Task instructions:
Convert the lines of the listing, starting at the line that contains "X: median 30" and ending at the final line of the listing, into a numbered list that omits any blank lines.

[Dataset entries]

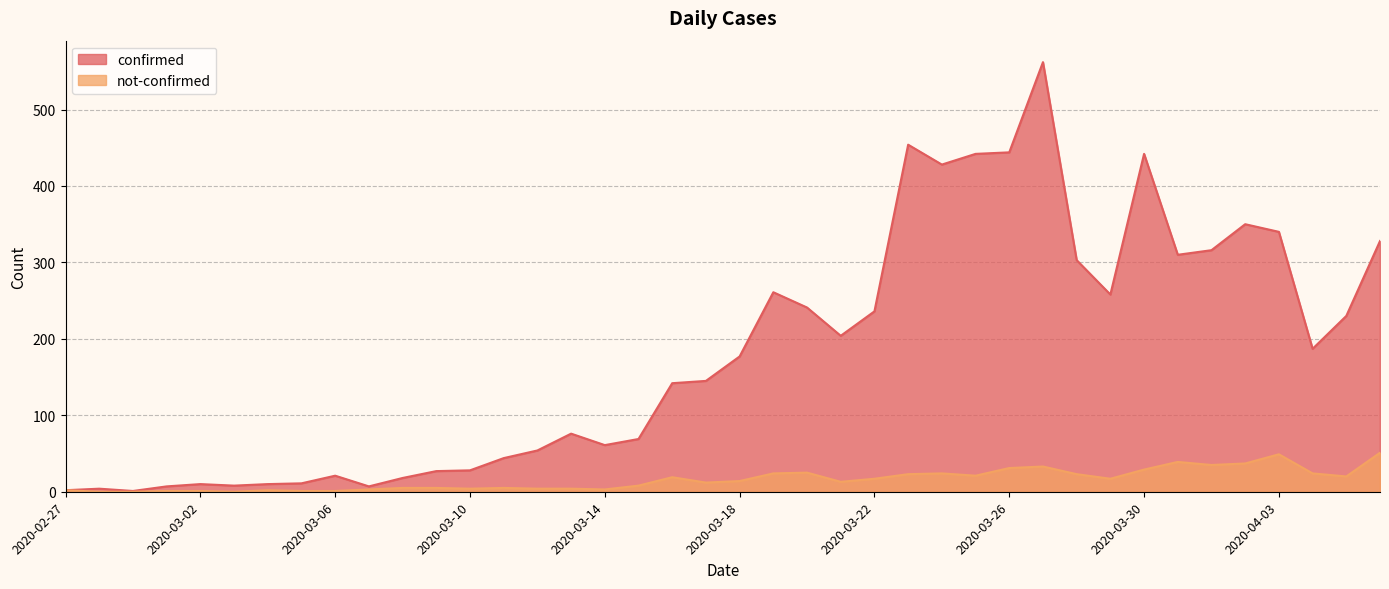

At 2020-02-27, list the series in order from largest to smallest.

confirmed, not-confirmed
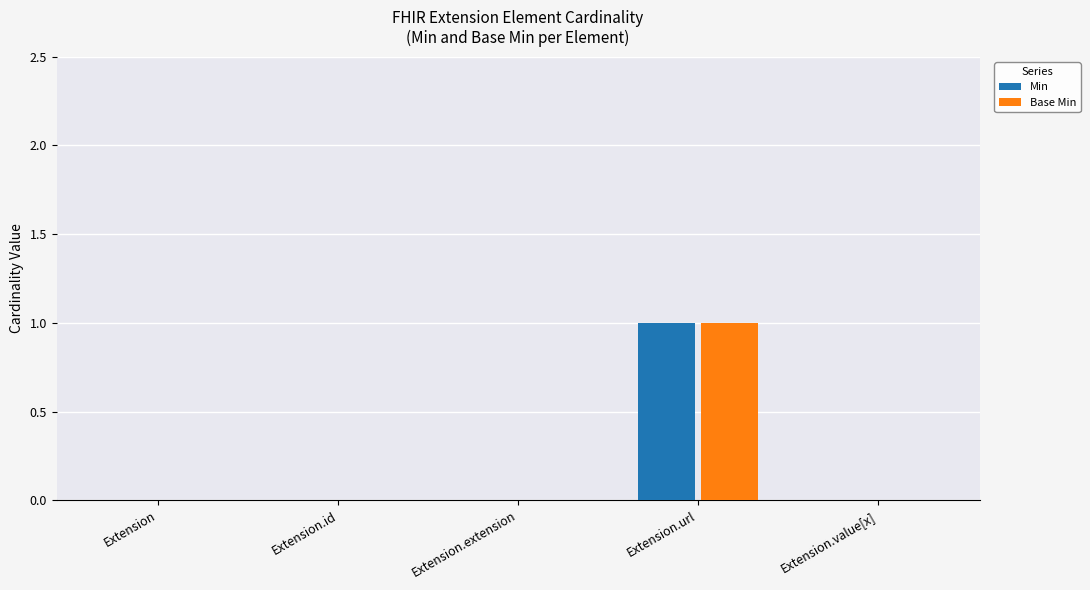

Reading left to right, what are all the values shown in this chart?

Min: Extension=0	Extension.id=0	Extension.extension=0	Extension.url=1	Extension.value[x]=0
Base Min: Extension=0	Extension.id=0	Extension.extension=0	Extension.url=1	Extension.value[x]=0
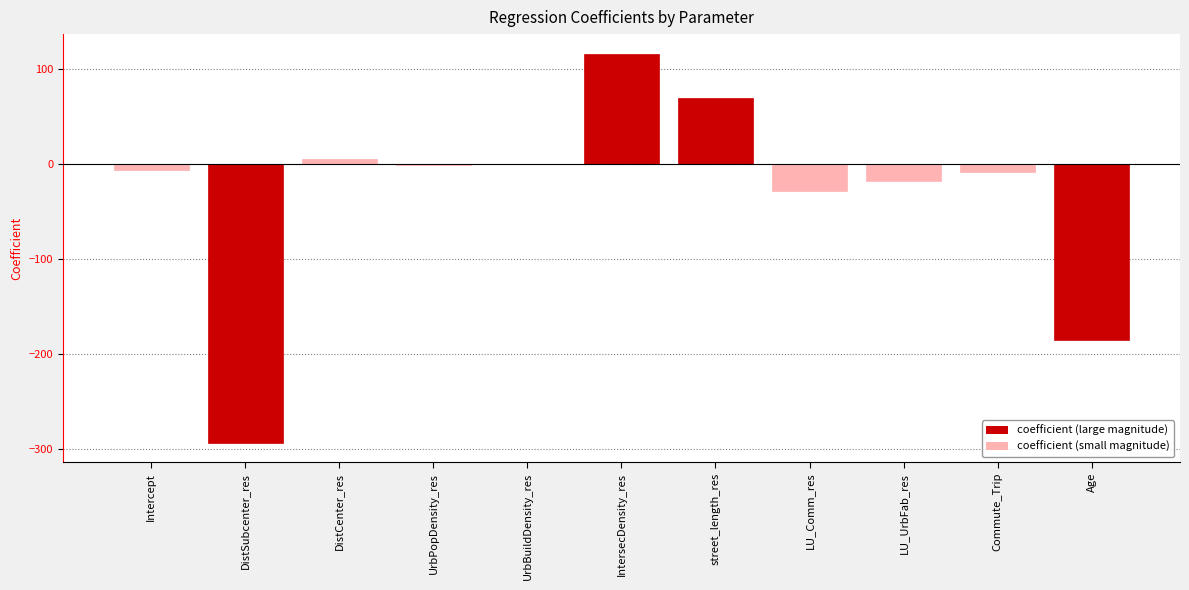

At which label is the value closest to -88?

LU_Comm_res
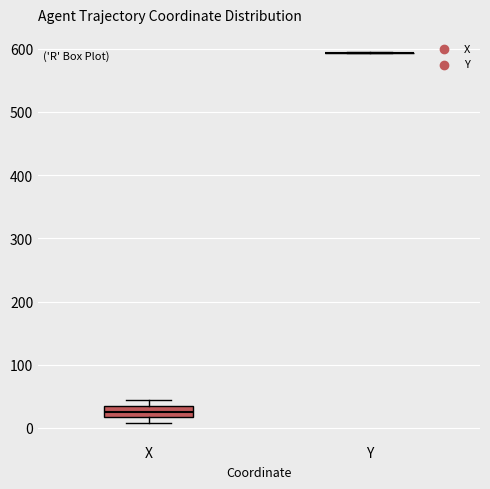

Reading left to right, read every box against the y-axis: the position of its median line, the range the box covers, and the ends of its whiskers. The values are not printed on the chart, so give them approximately, as read against the axis.

X: median 30 (inside the box), box 20 to 30, whiskers 10 to 40
Y: box collapsed to a line at 590, whiskers 590 to 590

Output of the task:
1. X: median 30 (inside the box), box 20 to 30, whiskers 10 to 40
2. Y: box collapsed to a line at 590, whiskers 590 to 590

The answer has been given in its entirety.